When I was getting recruited for lacrosse the first question I asked every coach was, “Are there any majors that you do not allow the players to declare?” This may seem surprising, but often some coaches will discourage or even disallow student-athletes from taking some classes or majoring in certain things. But at Berkeley, the coaches encouraged the lacrosse players to take whatever classes they wished. They prioritized the student before the athlete. I wanted to make sure I was playing lacrosse for a university that did not force me to sacrifice my academics.

What are you looking forward to the most about college?

I am looking forward to jumping into something completely new and scary. As much as I love Bryn Mawr, I feel like it is time for me to engulf myself in something new. California is far away, Division I lacrosse will be very physically taxing, and school is sure to be challenging, but I am ready to leap.

Which event did you most look forward to this year? Did it live up to expectations?

Although I was extraordinarily nervous, I looked forward to giving my convocation. The idea of giving my convocation freaked me out because I could not comprehend how I was already a senior. I was super nervous, but once I was up there everything felt natural. When I was finished, I could not believe that I had actually completed something that for so long seemed like it was so far away.

What project or assignment challenged you the most as a student?

For my Honors History of Science class at Gilman this year we had a final project in which we had to pick a problem we were passionate about and propose solutions. I chose to research how the polarization of the two major political parties impacts women’s reproductive rights. Although I would consider research to be one of my academic strengths, the project was long, intense, invasive and made me think like a politician. I had to consider so many angles when proposing viable solutions. It was most challenging to set aside my personal or emotional responses and think logically and factually.

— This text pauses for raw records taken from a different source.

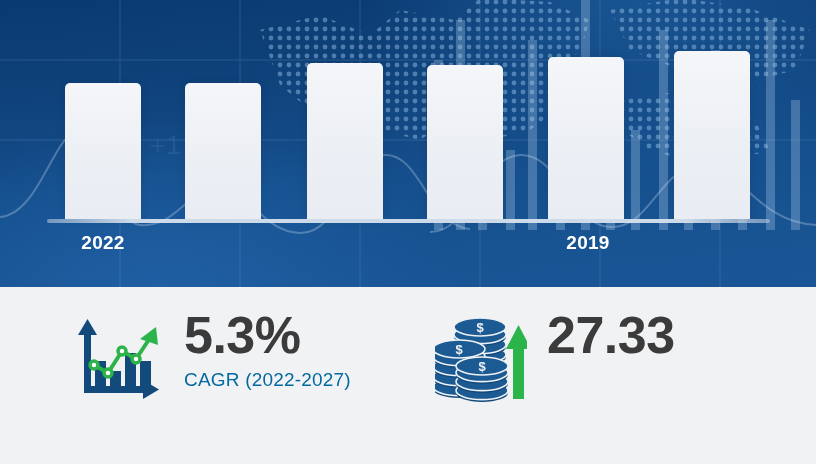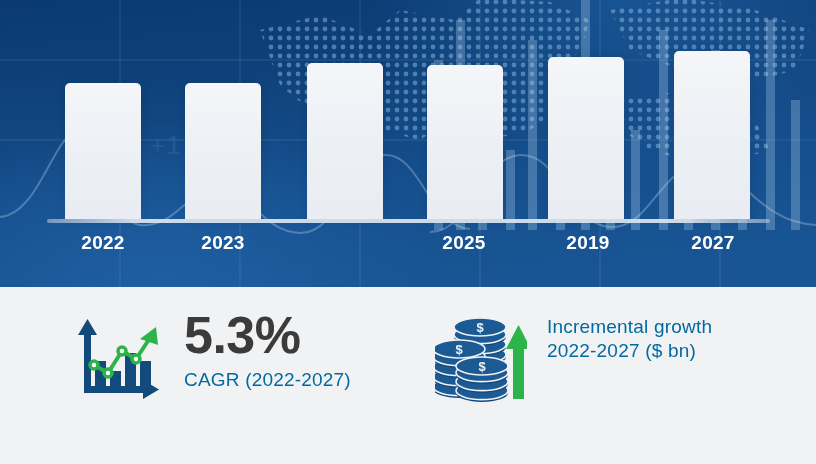--- a/index.html
+++ b/index.html
@@ -232,7 +232,6 @@
       <div class="axis-line"></div>
 
       <div class="year-label" style="left:48px;">2022</div>
-      <div class="year-label" style="left:168px;">2023</div>
       <div class="year-label" style="left:409px;">2025</div>
       <div class="year-label" style="left:533px;">2019</div>
       <div class="year-label" style="left:658px;">2027</div>

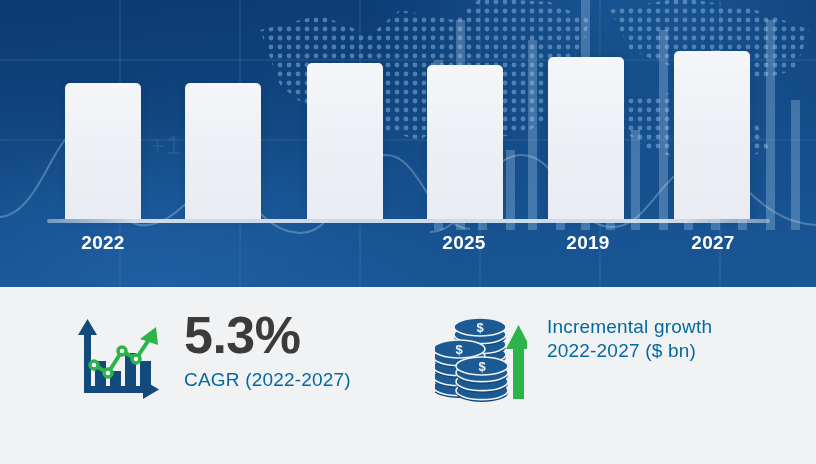--- a/index.html
+++ b/index.html
@@ -232,7 +232,6 @@
       <div class="axis-line"></div>
 
       <div class="year-label" style="left:48px;">2022</div>
-      <div class="year-label" style="left:409px;">2025</div>
       <div class="year-label" style="left:533px;">2019</div>
       <div class="year-label" style="left:658px;">2027</div>
     </div>

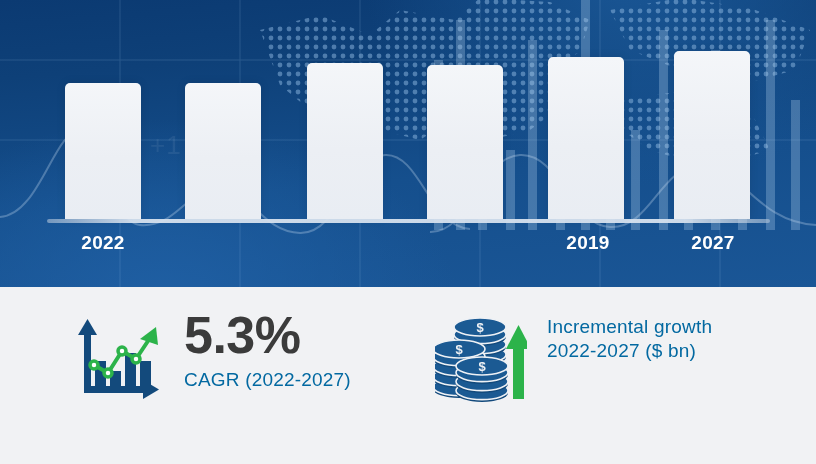--- a/index.html
+++ b/index.html
@@ -233,7 +233,6 @@
 
       <div class="year-label" style="left:48px;">2022</div>
       <div class="year-label" style="left:533px;">2019</div>
-      <div class="year-label" style="left:658px;">2027</div>
     </div>
   </div>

Which subject do you think prepares you most for life after high school?

I think our English classes at Bryn Mawr prepare us for life after high school. The Harkness method teaches patience and community, two things I think will make Bryn Mawr students stand out after high school. English class at Bryn Mawr is a place where we bring stories to life and realize how interconnected we are. The empathy taught in English classrooms will stretch far beyond high school and even college.